Appendix C: Embedding \(L^2H^2 \cap W^{1,\frac{4}{3}}W^{-1, \frac{4}{3}} \hookrightarrow CH^{-\delta }\)

Although the parabolic embedding \(L^2H^2 \cap W^{1,\frac{4}{3}}W^{-1, \frac{4}{3}} \hookrightarrow CH^{-\delta }\) follows from standard arguments we were not able to locate the proof in the literature. Hence, we outline the main steps in this appendix.

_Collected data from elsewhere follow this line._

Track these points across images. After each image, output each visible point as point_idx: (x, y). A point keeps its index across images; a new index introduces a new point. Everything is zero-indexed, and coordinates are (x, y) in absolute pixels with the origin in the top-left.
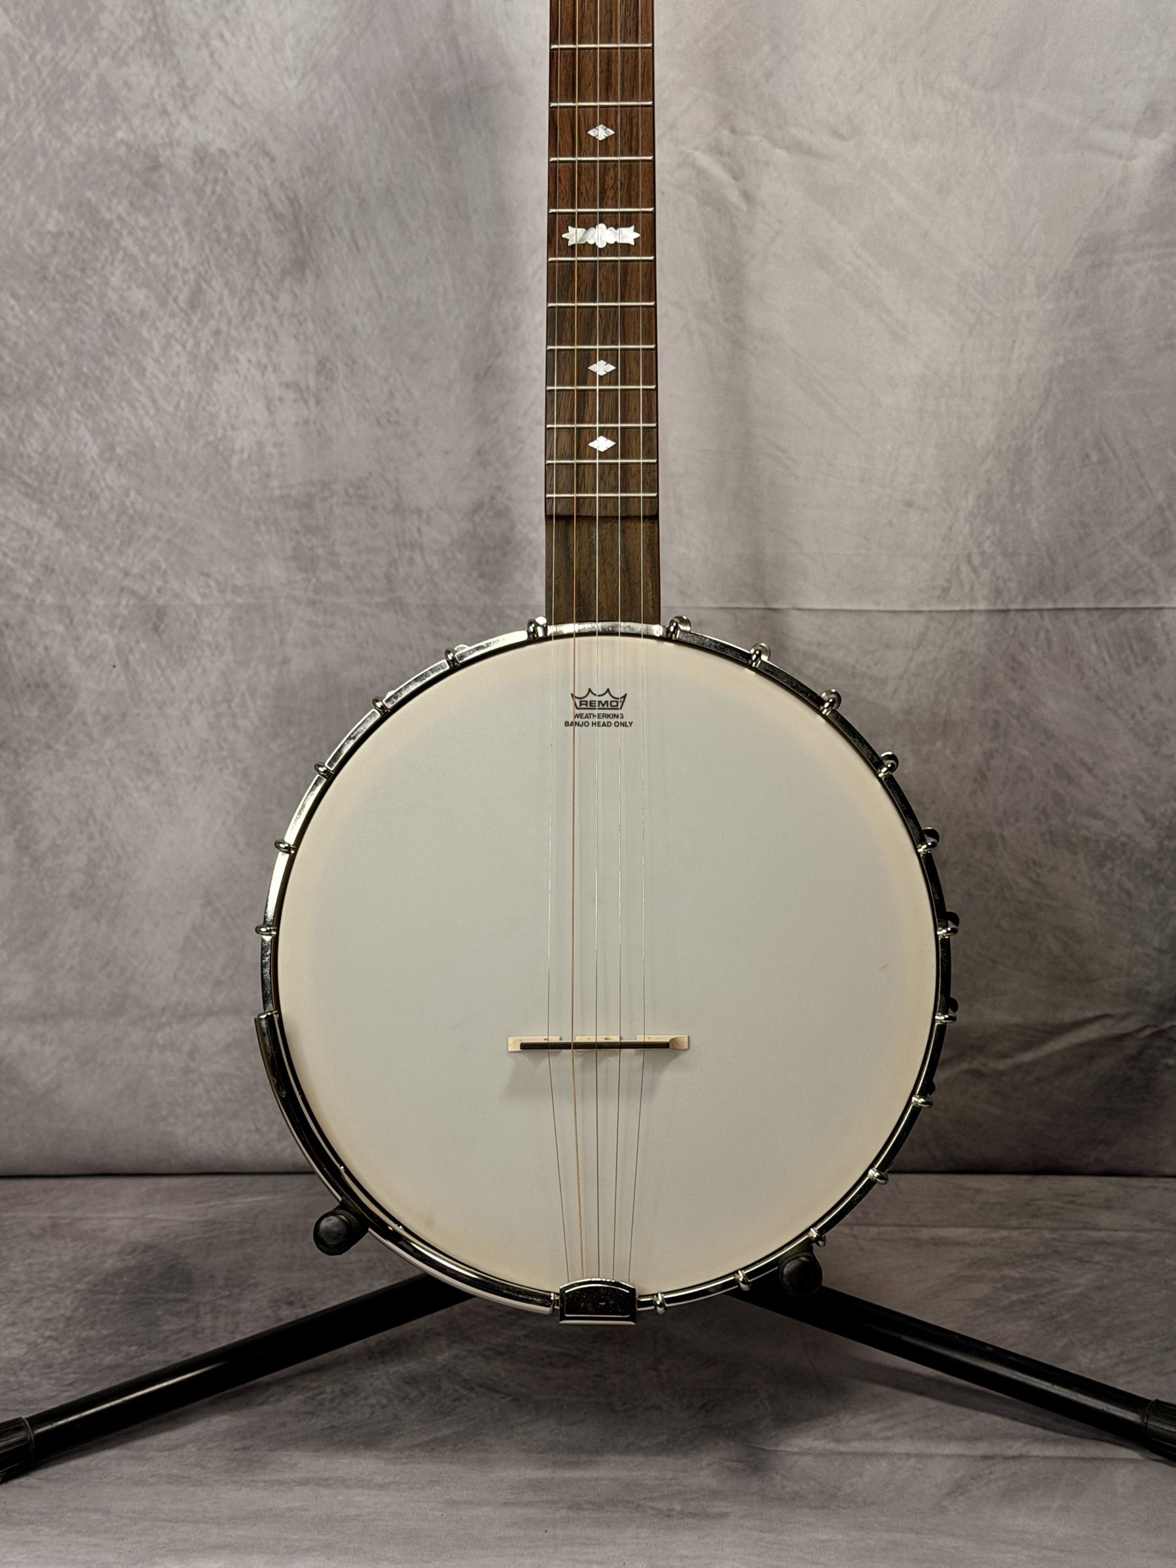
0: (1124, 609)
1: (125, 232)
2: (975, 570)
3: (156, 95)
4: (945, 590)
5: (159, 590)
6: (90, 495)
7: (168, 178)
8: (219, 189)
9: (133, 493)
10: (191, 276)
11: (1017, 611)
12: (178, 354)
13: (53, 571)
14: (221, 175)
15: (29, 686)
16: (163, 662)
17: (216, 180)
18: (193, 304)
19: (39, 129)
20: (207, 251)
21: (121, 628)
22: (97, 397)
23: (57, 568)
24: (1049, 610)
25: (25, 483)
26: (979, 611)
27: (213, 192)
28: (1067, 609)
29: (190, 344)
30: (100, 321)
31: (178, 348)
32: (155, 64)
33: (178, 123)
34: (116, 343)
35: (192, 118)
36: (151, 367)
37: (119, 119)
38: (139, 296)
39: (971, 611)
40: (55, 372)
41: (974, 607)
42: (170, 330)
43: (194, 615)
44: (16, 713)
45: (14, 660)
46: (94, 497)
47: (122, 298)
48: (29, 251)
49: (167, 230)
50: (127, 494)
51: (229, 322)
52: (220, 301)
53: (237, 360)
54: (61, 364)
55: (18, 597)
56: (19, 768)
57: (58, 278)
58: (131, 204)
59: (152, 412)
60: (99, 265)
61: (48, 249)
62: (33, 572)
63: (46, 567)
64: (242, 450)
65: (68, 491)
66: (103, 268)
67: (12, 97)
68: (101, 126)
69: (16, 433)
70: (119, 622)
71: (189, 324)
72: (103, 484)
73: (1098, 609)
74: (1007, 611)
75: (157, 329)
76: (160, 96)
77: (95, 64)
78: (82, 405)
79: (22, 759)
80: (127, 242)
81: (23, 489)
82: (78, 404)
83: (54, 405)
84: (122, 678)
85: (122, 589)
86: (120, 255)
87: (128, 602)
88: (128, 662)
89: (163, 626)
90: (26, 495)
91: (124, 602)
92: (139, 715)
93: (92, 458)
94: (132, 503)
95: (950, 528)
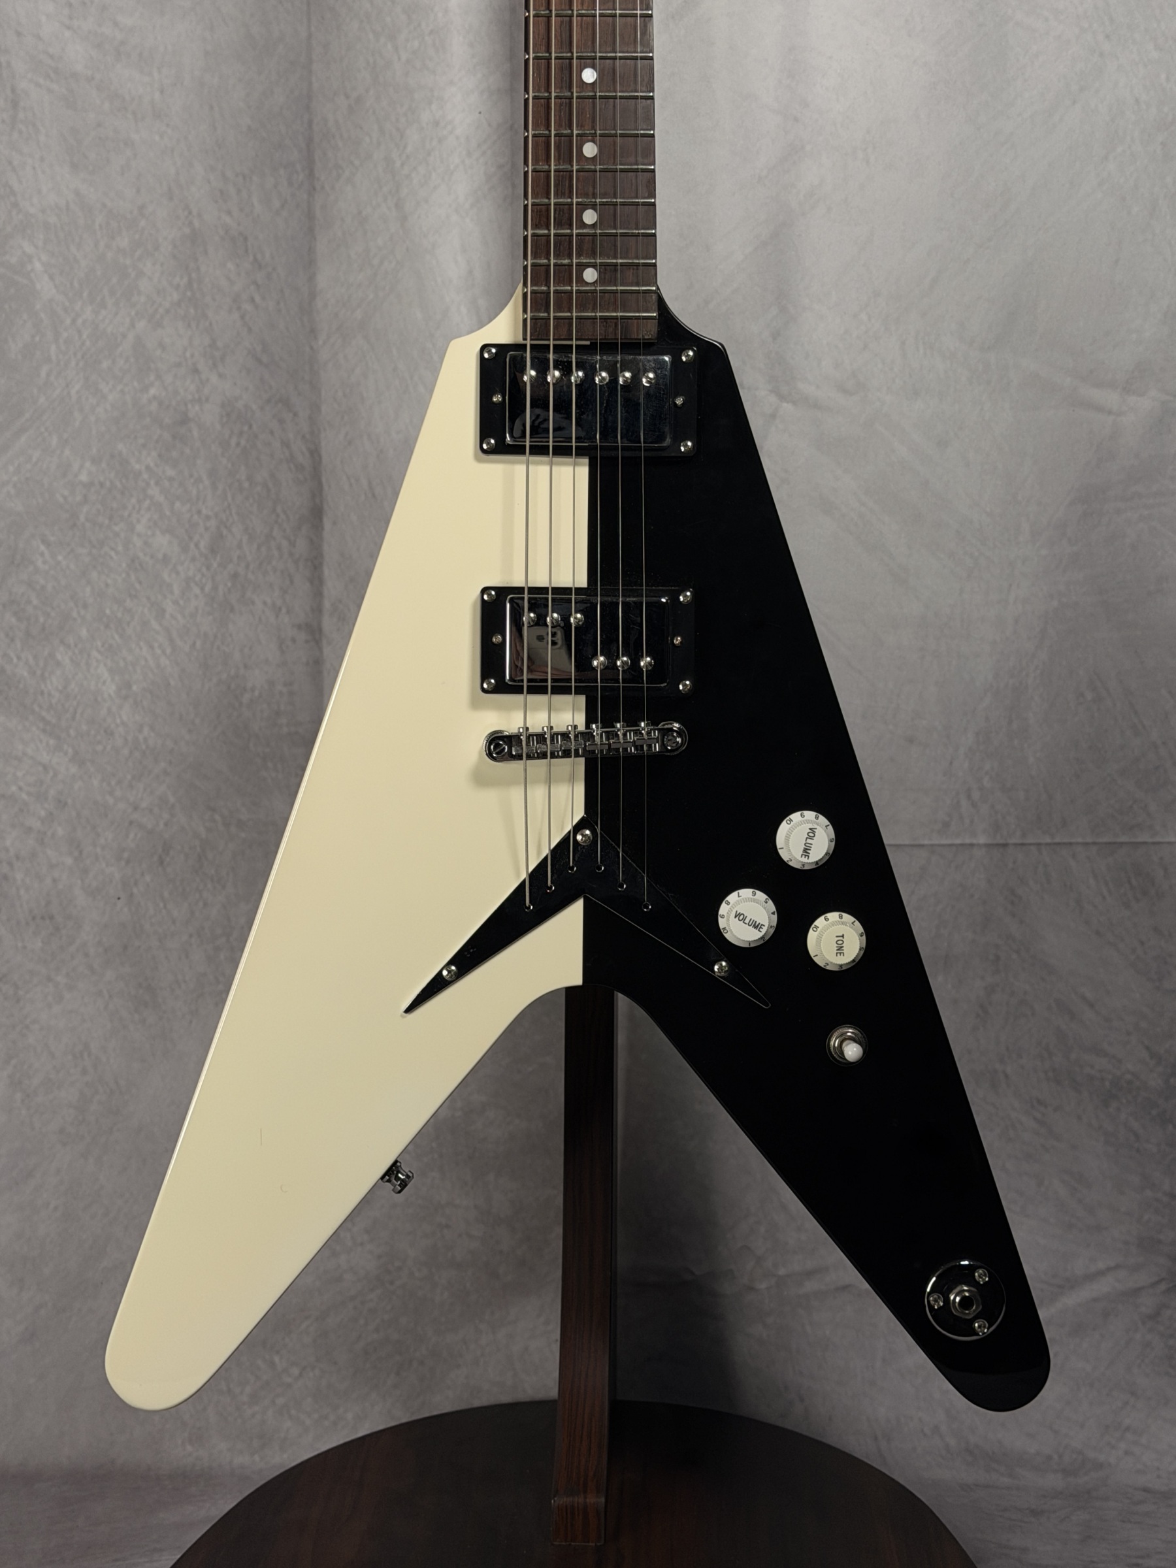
0: (1122, 843)
1: (152, 482)
2: (974, 805)
3: (188, 355)
4: (946, 825)
5: (166, 824)
6: (105, 731)
7: (195, 433)
8: (243, 442)
9: (146, 730)
10: (213, 523)
11: (1016, 845)
12: (196, 596)
13: (66, 804)
14: (246, 428)
15: (34, 918)
16: (166, 894)
17: (241, 433)
18: (213, 551)
19: (77, 387)
20: (230, 499)
21: (128, 862)
22: (117, 637)
23: (70, 801)
24: (1047, 844)
25: (43, 719)
26: (979, 845)
27: (238, 444)
28: (1064, 844)
29: (207, 589)
30: (124, 565)
31: (197, 590)
32: (189, 325)
33: (208, 380)
34: (137, 586)
35: (220, 376)
36: (170, 608)
37: (152, 378)
38: (162, 541)
39: (972, 845)
40: (79, 613)
41: (975, 841)
42: (191, 573)
43: (198, 849)
44: (20, 944)
45: (22, 892)
46: (109, 733)
47: (146, 543)
48: (61, 500)
49: (192, 480)
50: (140, 731)
51: (247, 567)
52: (240, 546)
53: (253, 603)
54: (85, 606)
55: (30, 829)
56: (18, 1001)
57: (88, 525)
58: (160, 456)
59: (168, 651)
60: (126, 514)
61: (79, 498)
62: (46, 806)
63: (60, 801)
64: (253, 690)
65: (84, 727)
66: (130, 515)
67: (54, 357)
68: (136, 384)
69: (39, 672)
70: (126, 855)
71: (208, 568)
72: (118, 721)
73: (1094, 843)
74: (1005, 845)
75: (178, 573)
76: (192, 356)
77: (133, 325)
78: (103, 646)
79: (21, 993)
80: (154, 491)
81: (41, 725)
82: (99, 644)
83: (76, 645)
84: (126, 910)
85: (131, 823)
86: (148, 502)
87: (136, 835)
88: (132, 895)
89: (168, 859)
90: (44, 731)
91: (132, 836)
92: (139, 947)
93: (110, 695)
94: (146, 740)
95: (951, 763)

By [2, Theorem 5.2], we have, for any \(\theta > \frac{2}{3}\), that

$$\begin{aligned} L^2H^2 \cap W^{1,\frac{4}{3}}W^{-1, \frac{4}{3}} \hookrightarrow C (H^2, W^{-1, \frac{4}{3}})_{\theta , p_\theta } \,, \end{aligned}$$

where \((H^2, W^{-1, \frac{4}{3}})_{\theta , p_\theta }\) is the real interpolation space and \(p_\theta \) satisfies

$$\begin{aligned} \frac{1}{p_\theta } = \frac{1-\theta }{2} + \frac{\theta }{\frac{4}{3}}. \end{aligned}$$

However, by [2, (3.5)], for any \(\varepsilon \in (0, 1)\) one has

$$\begin{aligned}&(H^2, W^{-1, \frac{4}{3}})_{\theta , p_\theta } \hookrightarrow (H^{2 - \varepsilon }, W^{-1 - \varepsilon , \frac{4}{3}})_{\theta , p_\theta } = (B^{2-\varepsilon }_{2, 2}, B^{-1- \varepsilon }_{\frac{4}{3}, \frac{4}{3}})_{\theta , p_\theta } \,, \end{aligned}$$

where \(B^{s}_{p, q}\) is a Besov space. From [5, Theorem 6.4.5, (3)] and [2, (3.5)] if follows that

$$\begin{aligned}&(B^{2-\varepsilon }_{2, 2}, B^{-1- \varepsilon }_{\frac{4}{3}, \frac{4}{3}})_{\theta , p_\theta } = B^{(-3+\varepsilon )\theta + (2 - \varepsilon )}_{\frac{4}{2 + \theta }, \frac{4}{2 + \theta }} = W^{(-3+\varepsilon )\theta + (2 - \varepsilon ), \frac{4}{2 + \theta }} \,. \end{aligned}$$

Finally, by Sobolev embeddings,

$$\begin{aligned} W^{(-3+\varepsilon )\theta + (2 - \varepsilon ), \frac{4}{2 + \theta }} \hookrightarrow W^{-\delta , 2} \,, \end{aligned}$$

where \(\delta \geqq \frac{\theta }{2} + (-2 + \varepsilon ) + (3 - \varepsilon )\theta \). Since \(\theta > \frac{2}{3}\) and \(\varepsilon > 0\) can be chosen arbitrarily close to \(\frac{2}{3}\) and 0, respectively, one obtains that

$$\begin{aligned} L^2H^2 \cap W^{1,\frac{4}{3}}W^{-1, \frac{4}{3}} \hookrightarrow C W^{-\delta , 2} \end{aligned}$$

for any \(\delta > \frac{1}{3}\), as desired.